Em comunicado, enviado à Rádio Portalegre, esta sexta feira, a Quercus descreve a situação como “um fluxo de detritos”.
Tendo em conta o que consta na documentação da Autoridade Nacional de Emergência e Proteção Civil (ANEPC), a associação ambientalista considera como “fatores mais evidentes” o declive existente na zona e a chuva intensa, bem como a ação humana, destruição da cobertura vegetal , construção e agricultura.
O núcleo regional da Quercus defende que é necessário “com fundamentação na ciência tirar as devidas ilações” e indica algumas medidas de estabilização para a zona afetada, como uma cobertura vegetal, muros de suporte e canais de drenagem.
A Quercus Portalegre recorda ainda que a versão preliminar do Plano Municipal de Adaptação às Alterações Climáticas de Portalegre, que esteve em discussão pública em 2024, indicava os “ principais impactos negativos” para a região.

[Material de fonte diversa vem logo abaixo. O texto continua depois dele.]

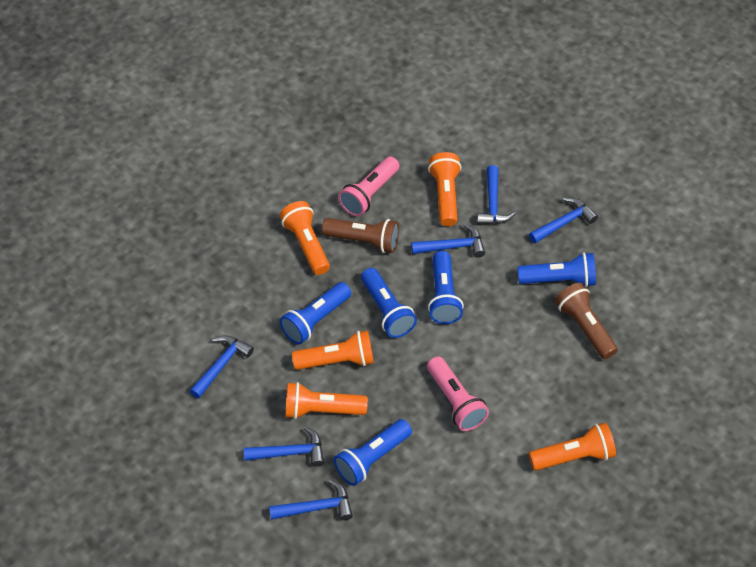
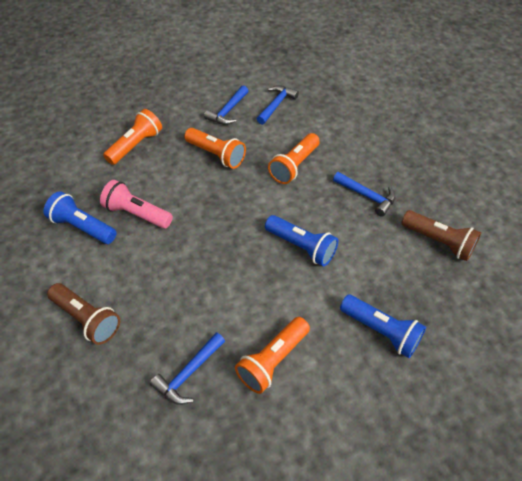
blue flashlight: 5 -> 3
blue hammer: 6 -> 4
orange flashlight: 5 -> 4
pink flashlight: 2 -> 1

De acordo com os ambientalistas, que também apelam às autoridades para que aprovem o referido plano, “dando cumprimento” à Lei do Clima, todos os cenários analisados apontam para “um aumento provável dos períodos de precipitação intensa com impactos negativos tais como condicionamentos de tráfego, danos em edifícios e infraestruturas, rotura de pavimentos, deslizamento de terras, acidentes de viação ou inundações.
A Quercus sublinha que “alguns desses impactos verificaram-se no passado dia 05 de fevereiro” e alerta para a necessidade de “seguir as indicações” constantes Plano Municipal de Adaptação às Alterações Climáticas de Portalegre.
A enxurrada de água, lama e pedras ocorrida no dia 05, foi oriunda da serra de São Mamede e abrangeu três avenidas da cidade, provocando danos em pelo menos 10 casas, em caves (número por apurar) e em 52 carros, além de ter causado três pessoas desalojadas.
De acordo com a presidente da Câmara de Portalegre, Fermelinda Carvalho, os resultados da peritagem que a Quercus aplaude devem ser conhecidos “na próxima semana”.